* _Objective_
Copy each of the lines below, character for character, without altering anything.

Data excerpts:
______
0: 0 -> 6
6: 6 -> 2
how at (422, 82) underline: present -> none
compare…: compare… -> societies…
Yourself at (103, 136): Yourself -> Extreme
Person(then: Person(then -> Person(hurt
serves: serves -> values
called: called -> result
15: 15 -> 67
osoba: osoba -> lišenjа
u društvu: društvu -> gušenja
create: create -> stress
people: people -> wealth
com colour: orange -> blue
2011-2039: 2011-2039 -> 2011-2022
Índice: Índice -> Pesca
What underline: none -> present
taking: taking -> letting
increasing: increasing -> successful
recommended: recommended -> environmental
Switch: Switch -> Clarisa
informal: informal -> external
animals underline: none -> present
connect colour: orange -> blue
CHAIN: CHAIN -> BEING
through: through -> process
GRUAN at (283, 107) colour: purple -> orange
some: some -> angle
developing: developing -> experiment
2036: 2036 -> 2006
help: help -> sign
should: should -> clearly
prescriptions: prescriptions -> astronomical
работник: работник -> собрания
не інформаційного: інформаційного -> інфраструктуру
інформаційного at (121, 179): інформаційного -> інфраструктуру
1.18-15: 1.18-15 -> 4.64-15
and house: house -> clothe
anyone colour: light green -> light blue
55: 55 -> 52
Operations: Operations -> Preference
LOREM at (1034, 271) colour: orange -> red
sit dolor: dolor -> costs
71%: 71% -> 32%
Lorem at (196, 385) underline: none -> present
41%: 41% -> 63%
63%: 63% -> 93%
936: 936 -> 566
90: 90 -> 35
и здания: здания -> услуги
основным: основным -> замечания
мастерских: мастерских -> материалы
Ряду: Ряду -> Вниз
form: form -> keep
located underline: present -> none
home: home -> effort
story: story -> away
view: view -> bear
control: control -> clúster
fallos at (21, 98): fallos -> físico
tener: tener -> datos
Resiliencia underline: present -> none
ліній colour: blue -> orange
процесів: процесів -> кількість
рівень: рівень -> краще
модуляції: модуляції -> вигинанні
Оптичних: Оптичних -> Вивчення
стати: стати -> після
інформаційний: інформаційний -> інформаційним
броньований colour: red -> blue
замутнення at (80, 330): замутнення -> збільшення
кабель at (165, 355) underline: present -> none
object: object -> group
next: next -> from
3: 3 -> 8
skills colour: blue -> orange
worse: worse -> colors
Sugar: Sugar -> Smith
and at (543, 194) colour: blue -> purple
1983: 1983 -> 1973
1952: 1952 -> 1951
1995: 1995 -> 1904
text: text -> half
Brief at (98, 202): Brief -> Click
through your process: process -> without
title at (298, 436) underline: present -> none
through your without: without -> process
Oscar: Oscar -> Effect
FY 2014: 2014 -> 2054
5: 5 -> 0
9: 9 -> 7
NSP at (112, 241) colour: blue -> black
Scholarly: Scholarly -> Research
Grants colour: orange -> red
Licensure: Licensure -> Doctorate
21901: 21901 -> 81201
______
* _Output for this task_
0: 0 -> 6
6: 6 -> 2
how at (422, 82) underline: present -> none
compare…: compare… -> societies…
Yourself at (103, 136): Yourself -> Extreme
Person(then: Person(then -> Person(hurt
serves: serves -> values
called: called -> result
15: 15 -> 67
osoba: osoba -> lišenjа
u društvu: društvu -> gušenja
create: create -> stress
people: people -> wealth
com colour: orange -> blue
2011-2039: 2011-2039 -> 2011-2022
Índice: Índice -> Pesca
What underline: none -> present
taking: taking -> letting
increasing: increasing -> successful
recommended: recommended -> environmental
Switch: Switch -> Clarisa
informal: informal -> external
animals underline: none -> present
connect colour: orange -> blue
CHAIN: CHAIN -> BEING
through: through -> process
GRUAN at (283, 107) colour: purple -> orange
some: some -> angle
developing: developing -> experiment
2036: 2036 -> 2006
help: help -> sign
should: should -> clearly
prescriptions: prescriptions -> astronomical
работник: работник -> собрания
не інформаційного: інформаційного -> інфраструктуру
інформаційного at (121, 179): інформаційного -> інфраструктуру
1.18-15: 1.18-15 -> 4.64-15
and house: house -> clothe
anyone colour: light green -> light blue
55: 55 -> 52
Operations: Operations -> Preference
LOREM at (1034, 271) colour: orange -> red
sit dolor: dolor -> costs
71%: 71% -> 32%
Lorem at (196, 385) underline: none -> present
41%: 41% -> 63%
63%: 63% -> 93%
936: 936 -> 566
90: 90 -> 35
и здания: здания -> услуги
основным: основным -> замечания
мастерских: мастерских -> материалы
Ряду: Ряду -> Вниз
form: form -> keep
located underline: present -> none
home: home -> effort
story: story -> away
view: view -> bear
control: control -> clúster
fallos at (21, 98): fallos -> físico
tener: tener -> datos
Resiliencia underline: present -> none
ліній colour: blue -> orange
процесів: процесів -> кількість
рівень: рівень -> краще
модуляції: модуляції -> вигинанні
Оптичних: Оптичних -> Вивчення
стати: стати -> після
інформаційний: інформаційний -> інформаційним
броньований colour: red -> blue
замутнення at (80, 330): замутнення -> збільшення
кабель at (165, 355) underline: present -> none
object: object -> group
next: next -> from
3: 3 -> 8
skills colour: blue -> orange
worse: worse -> colors
Sugar: Sugar -> Smith
and at (543, 194) colour: blue -> purple
1983: 1983 -> 1973
1952: 1952 -> 1951
1995: 1995 -> 1904
text: text -> half
Brief at (98, 202): Brief -> Click
through your process: process -> without
title at (298, 436) underline: present -> none
through your without: without -> process
Oscar: Oscar -> Effect
FY 2014: 2014 -> 2054
5: 5 -> 0
9: 9 -> 7
NSP at (112, 241) colour: blue -> black
Scholarly: Scholarly -> Research
Grants colour: orange -> red
Licensure: Licensure -> Doctorate
21901: 21901 -> 81201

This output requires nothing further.